Once you find the line that contains "prevent you being asked this qu" in the entries below, give it again along with every following line, unchanged, through the final one.

═════ Record set ═════

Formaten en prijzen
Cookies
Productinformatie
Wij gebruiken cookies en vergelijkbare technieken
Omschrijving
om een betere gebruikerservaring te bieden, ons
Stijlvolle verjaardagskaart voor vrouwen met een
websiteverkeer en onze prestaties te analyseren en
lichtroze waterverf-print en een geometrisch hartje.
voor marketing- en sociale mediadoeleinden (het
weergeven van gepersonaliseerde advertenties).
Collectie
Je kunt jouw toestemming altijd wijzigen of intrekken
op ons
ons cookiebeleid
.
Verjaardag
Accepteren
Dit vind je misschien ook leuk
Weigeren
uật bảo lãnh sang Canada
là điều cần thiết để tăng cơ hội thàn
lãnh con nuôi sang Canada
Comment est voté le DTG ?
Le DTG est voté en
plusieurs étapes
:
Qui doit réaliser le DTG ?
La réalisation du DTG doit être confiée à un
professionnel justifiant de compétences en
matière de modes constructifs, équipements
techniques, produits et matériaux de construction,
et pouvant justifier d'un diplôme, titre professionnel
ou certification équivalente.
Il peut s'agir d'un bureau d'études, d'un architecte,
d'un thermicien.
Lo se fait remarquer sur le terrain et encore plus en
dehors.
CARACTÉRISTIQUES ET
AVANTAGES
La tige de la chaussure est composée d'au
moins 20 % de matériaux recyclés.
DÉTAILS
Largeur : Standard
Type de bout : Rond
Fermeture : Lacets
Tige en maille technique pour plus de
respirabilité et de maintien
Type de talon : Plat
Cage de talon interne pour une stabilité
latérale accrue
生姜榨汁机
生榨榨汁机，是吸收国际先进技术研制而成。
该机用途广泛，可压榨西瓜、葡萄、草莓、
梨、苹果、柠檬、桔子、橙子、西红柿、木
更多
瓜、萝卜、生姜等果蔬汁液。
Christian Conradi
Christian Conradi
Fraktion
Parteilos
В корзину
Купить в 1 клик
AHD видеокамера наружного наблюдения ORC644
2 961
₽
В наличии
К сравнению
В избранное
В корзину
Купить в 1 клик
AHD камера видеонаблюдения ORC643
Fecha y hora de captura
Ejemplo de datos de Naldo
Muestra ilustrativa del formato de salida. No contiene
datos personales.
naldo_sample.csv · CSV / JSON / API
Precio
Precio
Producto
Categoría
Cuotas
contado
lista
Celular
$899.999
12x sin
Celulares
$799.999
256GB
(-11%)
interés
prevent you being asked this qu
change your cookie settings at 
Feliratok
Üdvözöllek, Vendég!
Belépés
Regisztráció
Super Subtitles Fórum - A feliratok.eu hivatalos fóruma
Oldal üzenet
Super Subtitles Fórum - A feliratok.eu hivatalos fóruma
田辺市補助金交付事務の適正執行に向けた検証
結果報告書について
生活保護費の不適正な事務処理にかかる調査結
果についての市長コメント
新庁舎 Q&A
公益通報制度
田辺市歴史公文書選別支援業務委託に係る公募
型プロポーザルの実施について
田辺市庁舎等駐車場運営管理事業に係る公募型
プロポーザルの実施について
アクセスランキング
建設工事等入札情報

═════

:: Output for this task ::
prevent you being asked this qu
change your cookie settings at 
Feliratok
Üdvözöllek, Vendég!
Belépés
Regisztráció
Super Subtitles Fórum - A feliratok.eu hivatalos fóruma
Oldal üzenet
Super Subtitles Fórum - A feliratok.eu hivatalos fóruma
田辺市補助金交付事務の適正執行に向けた検証
結果報告書について
生活保護費の不適正な事務処理にかかる調査結
果についての市長コメント
新庁舎 Q&A
公益通報制度
田辺市歴史公文書選別支援業務委託に係る公募
型プロポーザルの実施について
田辺市庁舎等駐車場運営管理事業に係る公募型
プロポーザルの実施について
アクセスランキング
建設工事等入札情報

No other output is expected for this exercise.